Roche nabs a priority review for Evrysdi, hoping to become the first oral treatment for infants with SMA
Roche has been duking it out with Biogen and Novartis ever since bursting into the spinal muscular atrophy space about a year and a half ago with its competitively priced oral treatment Evrysdi. Now the pharma giant is looking to stake its claim in a younger subset of patients — and the FDA has agreed to give it a speedy review.
Regulators have granted priority review to a supplemental NDA for Evrysdi (risdiplam) to treat pre-symptomatic babies under 2 months old with SMA. While the drug is currently approved for adults, children and babies older than 2 months, a new approval here would make it the first at-home treatment available for younger infants. A decision is expected by May 30, according to Roche.
“Treating very young babies with Evrysdi before SMA symptoms arise may help them to achieve milestones such as standing and walking within timeframes typical of healthy infants,” CMO Levi Garraway said in a statement.

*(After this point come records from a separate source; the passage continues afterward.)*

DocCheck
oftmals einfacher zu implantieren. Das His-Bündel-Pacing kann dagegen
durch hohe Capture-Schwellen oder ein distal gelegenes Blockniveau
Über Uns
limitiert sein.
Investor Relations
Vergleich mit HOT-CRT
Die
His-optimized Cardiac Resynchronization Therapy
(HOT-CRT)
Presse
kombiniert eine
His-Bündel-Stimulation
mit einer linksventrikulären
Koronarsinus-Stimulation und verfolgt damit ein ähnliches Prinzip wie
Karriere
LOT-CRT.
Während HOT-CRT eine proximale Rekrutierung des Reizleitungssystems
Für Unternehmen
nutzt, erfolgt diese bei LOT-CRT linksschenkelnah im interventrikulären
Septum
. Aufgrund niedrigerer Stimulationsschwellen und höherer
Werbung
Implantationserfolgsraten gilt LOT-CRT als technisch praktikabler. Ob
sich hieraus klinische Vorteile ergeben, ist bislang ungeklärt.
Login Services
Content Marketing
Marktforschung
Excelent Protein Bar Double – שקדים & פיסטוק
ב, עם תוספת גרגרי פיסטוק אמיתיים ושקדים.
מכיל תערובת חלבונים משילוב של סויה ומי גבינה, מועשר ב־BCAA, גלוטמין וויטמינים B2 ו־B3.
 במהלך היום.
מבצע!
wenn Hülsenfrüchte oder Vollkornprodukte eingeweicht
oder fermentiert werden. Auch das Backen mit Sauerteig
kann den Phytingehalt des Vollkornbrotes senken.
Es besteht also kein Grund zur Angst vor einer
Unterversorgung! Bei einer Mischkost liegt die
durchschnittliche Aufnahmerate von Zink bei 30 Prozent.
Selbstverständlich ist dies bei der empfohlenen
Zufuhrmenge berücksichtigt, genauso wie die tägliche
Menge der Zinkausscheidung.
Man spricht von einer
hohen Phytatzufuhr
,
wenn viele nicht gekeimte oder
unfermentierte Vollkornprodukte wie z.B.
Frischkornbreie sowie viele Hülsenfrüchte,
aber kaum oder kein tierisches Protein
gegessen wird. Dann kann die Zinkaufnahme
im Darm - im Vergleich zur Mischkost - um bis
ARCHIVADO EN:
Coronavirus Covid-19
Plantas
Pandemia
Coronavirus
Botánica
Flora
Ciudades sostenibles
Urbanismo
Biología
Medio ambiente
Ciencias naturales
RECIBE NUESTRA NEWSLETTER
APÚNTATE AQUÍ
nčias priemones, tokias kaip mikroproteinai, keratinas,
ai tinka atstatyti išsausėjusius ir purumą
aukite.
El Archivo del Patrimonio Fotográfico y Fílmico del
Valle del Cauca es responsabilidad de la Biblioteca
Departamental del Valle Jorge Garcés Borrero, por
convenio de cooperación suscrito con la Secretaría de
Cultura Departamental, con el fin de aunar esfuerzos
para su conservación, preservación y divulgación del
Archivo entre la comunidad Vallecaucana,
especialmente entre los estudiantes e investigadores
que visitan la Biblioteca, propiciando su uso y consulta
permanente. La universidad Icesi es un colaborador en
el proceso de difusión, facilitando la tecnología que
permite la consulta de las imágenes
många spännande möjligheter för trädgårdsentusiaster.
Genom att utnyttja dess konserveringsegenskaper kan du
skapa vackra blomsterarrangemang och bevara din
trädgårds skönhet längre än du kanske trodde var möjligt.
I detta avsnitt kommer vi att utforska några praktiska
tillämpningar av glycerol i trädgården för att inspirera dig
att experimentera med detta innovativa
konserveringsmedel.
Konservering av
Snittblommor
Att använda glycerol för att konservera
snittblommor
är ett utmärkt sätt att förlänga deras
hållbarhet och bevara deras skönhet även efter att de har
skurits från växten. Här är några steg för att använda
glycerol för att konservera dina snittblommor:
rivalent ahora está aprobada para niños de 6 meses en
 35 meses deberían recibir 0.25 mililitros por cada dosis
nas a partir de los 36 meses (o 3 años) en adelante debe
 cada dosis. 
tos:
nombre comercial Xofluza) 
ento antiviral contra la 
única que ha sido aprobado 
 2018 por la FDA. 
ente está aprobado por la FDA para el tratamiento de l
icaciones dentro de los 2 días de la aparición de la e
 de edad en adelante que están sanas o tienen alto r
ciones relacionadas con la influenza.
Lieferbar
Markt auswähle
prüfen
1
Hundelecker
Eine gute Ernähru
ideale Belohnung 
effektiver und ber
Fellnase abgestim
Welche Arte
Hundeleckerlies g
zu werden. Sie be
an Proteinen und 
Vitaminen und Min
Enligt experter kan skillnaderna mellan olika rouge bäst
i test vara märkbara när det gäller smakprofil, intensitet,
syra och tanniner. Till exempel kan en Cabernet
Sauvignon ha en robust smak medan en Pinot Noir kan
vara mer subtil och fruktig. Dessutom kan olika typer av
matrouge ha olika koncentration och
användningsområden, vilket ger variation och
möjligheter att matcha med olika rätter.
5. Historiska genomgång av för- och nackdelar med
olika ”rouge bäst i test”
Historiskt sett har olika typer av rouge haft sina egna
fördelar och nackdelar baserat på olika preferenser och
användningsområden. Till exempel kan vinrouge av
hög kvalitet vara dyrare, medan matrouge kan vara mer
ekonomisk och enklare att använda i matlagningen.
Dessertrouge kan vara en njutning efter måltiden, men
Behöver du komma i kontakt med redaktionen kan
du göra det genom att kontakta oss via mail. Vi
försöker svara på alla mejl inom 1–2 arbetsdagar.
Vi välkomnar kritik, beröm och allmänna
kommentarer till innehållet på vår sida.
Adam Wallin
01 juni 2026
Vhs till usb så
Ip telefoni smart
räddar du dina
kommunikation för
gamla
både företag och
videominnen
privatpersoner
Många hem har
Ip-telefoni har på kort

Evrysdi — licensed by Roche from PTC Therapeutics — is designed to treat SMA by modifying how the SMN2 gene is spliced, thus increasing functional SMN protein levels in both the central nervous system and peripheral tissues. SMN protein is critical for maintaining healthy motor neurons and movement.
The drug got a quick OK back in 2020, becoming the first oral treatment for SMA. Analysts penciled in a peak sales estimate of around $2 billion. Its competitors, Biogen’s Spinraza and Novartis’ Zolgensma, are administered by injection to the spinal cord and IV infusion, respectively.

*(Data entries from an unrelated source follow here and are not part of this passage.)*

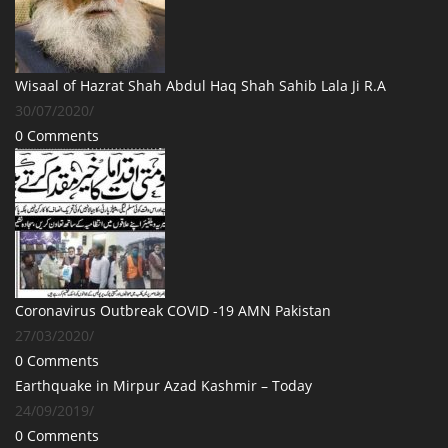
Wisaal of Hazrat Shah Abdul Haq Shah Sahib Lala Ji R.A
30/07/2020
/
0 Comments
Coronavirus Outbreak COVID -19 AMN Pakistan
27/03/2020
/
0 Comments
Earthquake in Mirpur Azad Kashmir – Today
24/09/2019
/
0 Comments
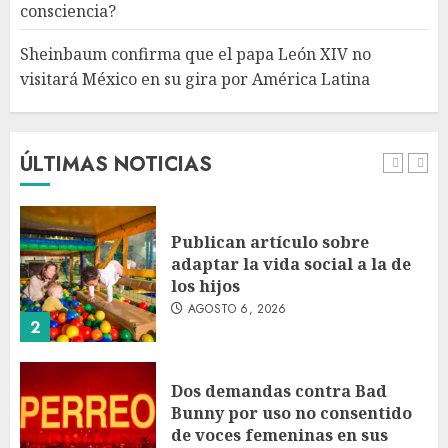
consciencia?
AGOSTO 6, 2026
5
Sheinbaum confirma que el papa León XIV no
visitará México en su gira por América Latina
Bacterias en el semen también
condicionan el éxito del
embarazo: estudio cambia el
foco al microbioma seminal
ÚLTIMAS NOTICIAS
AGOSTO 6, 2026
1
Publican artículo sobre
adaptar la vida social a la de
los hijos
AGOSTO 6, 2026
2
Dos demandas contra Bad
Bunny por uso no consentido
de voces femeninas en sus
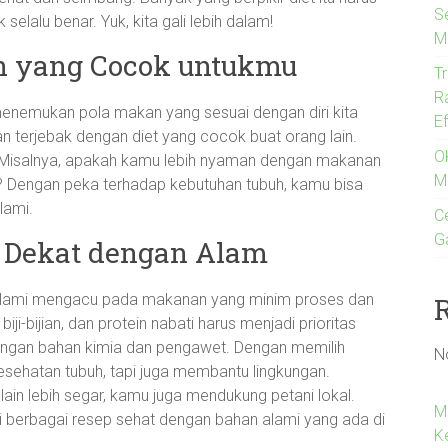
S
 selalu benar. Yuk, kita gali lebih dalam!
M
 yang Cocok untukmu
T
R
menemukan pola makan yang sesuai dengan diri kita
E
gan terjebak dengan diet yang cocok buat orang lain.
O
 Misalnya, apakah kamu lebih nyaman dengan makanan
M
ni? Dengan peka terhadap kebutuhan tubuh, kamu bisa
lami.
Ce
G
g Dekat dengan Alam
et alami mengacu pada makanan yang minim proses dan
biji-bijian, dan protein nabati harus menjadi prioritas
engan bahan kimia dan pengawet. Dengan memilih
N
ehatan tubuh, tapi juga membantu lingkungan.
lain lebih segar, kamu juga mendukung petani lokal.
M
berbagai resep sehat dengan bahan alami yang ada di
K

“I think that that’s really important. One, just in general, saving people the inconvenience of going to a hospital. I think most people would much rather take something by mouth than have a procedure done, and probably even more important in COVID,” PTC COO Matthew Klein told Endpoints News. “I think people are really not wanting to… leave home, let alone go to medical facilities.”
At an interim analysis in the RAINBOWFISH study, all five patients under 2 months old maintained the ability to swallow and were able to feed exclusively by mouth after 12 months of treatment, according to Roche. Four of those five patients achieved milestones such as standing and walking independently, and all met the HINE-2 motor milestones of head control, sitting upright, rolling and crawling after 12 months.

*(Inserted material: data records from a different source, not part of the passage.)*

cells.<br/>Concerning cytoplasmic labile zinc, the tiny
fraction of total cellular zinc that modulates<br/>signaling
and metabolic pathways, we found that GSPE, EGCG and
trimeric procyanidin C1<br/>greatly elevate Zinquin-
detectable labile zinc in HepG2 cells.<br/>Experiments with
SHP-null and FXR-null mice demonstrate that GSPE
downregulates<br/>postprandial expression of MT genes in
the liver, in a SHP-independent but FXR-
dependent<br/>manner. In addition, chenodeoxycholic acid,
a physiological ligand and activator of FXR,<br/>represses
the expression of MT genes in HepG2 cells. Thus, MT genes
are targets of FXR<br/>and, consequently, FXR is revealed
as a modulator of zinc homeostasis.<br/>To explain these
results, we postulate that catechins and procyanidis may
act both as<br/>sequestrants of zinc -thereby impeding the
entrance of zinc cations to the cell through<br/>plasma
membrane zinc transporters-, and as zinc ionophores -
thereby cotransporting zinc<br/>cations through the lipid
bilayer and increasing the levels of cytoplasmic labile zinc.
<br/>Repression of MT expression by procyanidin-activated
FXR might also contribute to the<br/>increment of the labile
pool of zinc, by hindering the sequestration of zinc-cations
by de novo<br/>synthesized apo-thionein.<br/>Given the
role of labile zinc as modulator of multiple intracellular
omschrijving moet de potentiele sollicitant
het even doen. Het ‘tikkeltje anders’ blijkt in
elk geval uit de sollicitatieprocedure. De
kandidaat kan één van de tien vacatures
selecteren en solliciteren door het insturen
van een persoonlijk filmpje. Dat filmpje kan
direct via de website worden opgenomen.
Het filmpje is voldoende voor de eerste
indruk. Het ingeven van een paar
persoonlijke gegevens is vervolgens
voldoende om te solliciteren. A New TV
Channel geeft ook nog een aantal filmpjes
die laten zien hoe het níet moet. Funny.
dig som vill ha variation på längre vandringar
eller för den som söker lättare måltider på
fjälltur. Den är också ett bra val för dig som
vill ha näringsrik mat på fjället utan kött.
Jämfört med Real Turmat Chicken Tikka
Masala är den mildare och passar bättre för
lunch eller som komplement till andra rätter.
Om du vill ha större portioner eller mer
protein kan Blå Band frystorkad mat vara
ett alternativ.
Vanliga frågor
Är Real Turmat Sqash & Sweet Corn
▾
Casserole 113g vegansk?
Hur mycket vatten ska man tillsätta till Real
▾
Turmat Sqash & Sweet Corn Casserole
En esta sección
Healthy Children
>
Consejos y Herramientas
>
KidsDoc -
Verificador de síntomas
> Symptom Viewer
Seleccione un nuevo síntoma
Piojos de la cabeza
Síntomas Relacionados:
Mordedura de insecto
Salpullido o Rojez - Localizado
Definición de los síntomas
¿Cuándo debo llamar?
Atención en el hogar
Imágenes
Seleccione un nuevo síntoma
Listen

The drug appeared safe, with no treatment-related serious events reported in any of the babies. Four treatment-emergent side effects were reported out of 12 babies, all of which were resolved or resolving with ongoing Evrysdi treatment. The most common side effects were nasal congestion (33%), cough (25%), teething (25%), vomiting (25%), eczema (17%), abdominal pain (17%), diarrhea (17%), gastroenteritis (17%), papule (17%) and pyrexia (17%).
“The AEs were reflective of the age of the babies rather than the underlying SMA,” Roche said.
From the start, Roche promised to “underwhelm” with Evrysdi’s price compared to competitors. The pharma giant set the price on a scale based on a child’s weight, maxing out when they reach 44 lbs at about 6 years of age. For example, for an infant who weighs 15 lbs and is less than 2 years old, the annual price of Evrysdi would be less than $100,000, a spokesperson told Endpoints.
Meanwhile, Zolgensma has earned the notorious title of the most expensive drug in the world at $2.1 million per patient, and back in 2020, Spinraza cost between $625,000 and $750,000 for the first year and around $375,000 every year after.
Evrysdi’s lower price hasn’t stopped it from reeling in mammoth sales. In Q3 of 2021, the drug netted around $429 million, compared to Zolgensma’s $375 million and Spinraza’s $444 million. Spinraza’s Q3 sales decreased from $494 million in Q3 of 2020, which Biogen attributed to growing competition and the impacts of Covid-19.
Roche shelled out $30 million upfront for the rights to Evrysdi back in 2011, promising up to $460 million in biobucks and up to double-digit royalties on commercial sales. PTC raked in $35 million in milestone payments in Q3 of 2020 and $7.5 million in Q4, according to the company’s year-end report. The drug is currently approved in 70 countries and has been submitted for approval in 31 more.